■ **PASSAGE TO READ**
- - -

Oskar (Oscar) Johann Kellner (13 May 1851 - 12 September 1911) was a German agricultural scientist (Agrikulturchemiker, Tierphysiologe).

Biography

Kellner was invited to teach in Japan as a foreign advisor by the Meiji government of the Empire of Japan to improve on Japanese agricultural productivity.

Arriving on 5 November 1881, he taught at the Komaba Agricultural School in Tokyo, and its successor, the Tokyo Agriculture and Forestry School (now a department within Tokyo University), and also conducted research into chemical fertilizers. He is considered the “father” of Japanese agricultural chemistry. His nutritional analysis of livestock feed was called the “Kellner Standard” and was subsequently adopted by the Japanese livestock industry. Kellner returned to Germany on 31 December 1892.

- - -

■ **STUDY MATERIAL**

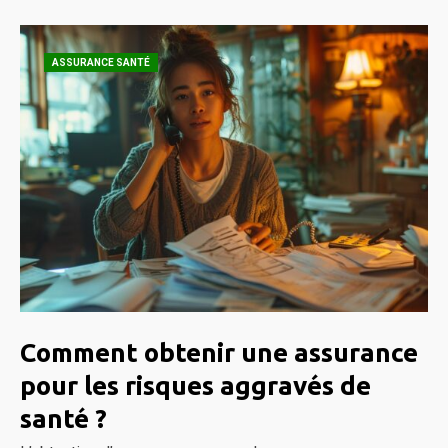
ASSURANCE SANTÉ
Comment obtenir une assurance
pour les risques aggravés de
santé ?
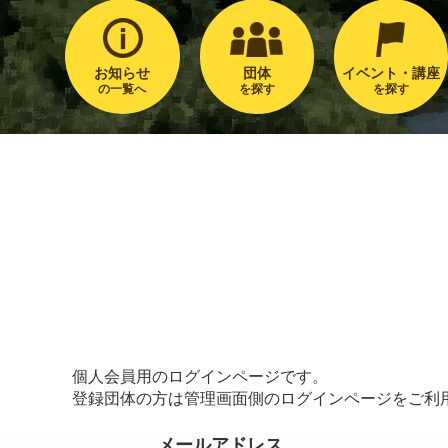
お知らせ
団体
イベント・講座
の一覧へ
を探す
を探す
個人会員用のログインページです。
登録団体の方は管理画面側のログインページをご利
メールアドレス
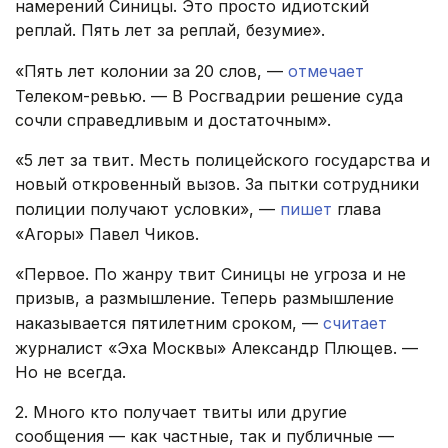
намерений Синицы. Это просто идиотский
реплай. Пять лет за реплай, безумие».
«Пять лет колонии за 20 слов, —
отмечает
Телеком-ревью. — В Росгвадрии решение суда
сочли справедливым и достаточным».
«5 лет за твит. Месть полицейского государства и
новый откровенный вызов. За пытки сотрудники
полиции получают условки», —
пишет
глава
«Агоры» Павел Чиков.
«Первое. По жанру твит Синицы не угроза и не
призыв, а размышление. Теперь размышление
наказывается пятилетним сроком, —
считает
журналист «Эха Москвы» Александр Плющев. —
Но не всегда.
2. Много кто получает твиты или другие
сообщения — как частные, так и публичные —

- - -

■ **ACTIVITY**
Can you reproduce word for word the part of the Oskar Kellner text starting at "Kellner was invited" and ending at "31 December 1892."?

■ **YOUR RESPONSE**
Kellner was invited to teach in Japan as a foreign advisor by the Meiji government of the Empire of Japan to improve on Japanese agricultural productivity.

Arriving on 5 November 1881, he taught at the Komaba Agricultural School in Tokyo, and its successor, the Tokyo Agriculture and Forestry School (now a department within Tokyo University), and also conducted research into chemical fertilizers. He is considered the “father” of Japanese agricultural chemistry. His nutritional analysis of livestock feed was called the “Kellner Standard” and was subsequently adopted by the Japanese livestock industry. Kellner returned to Germany on 31 December 1892.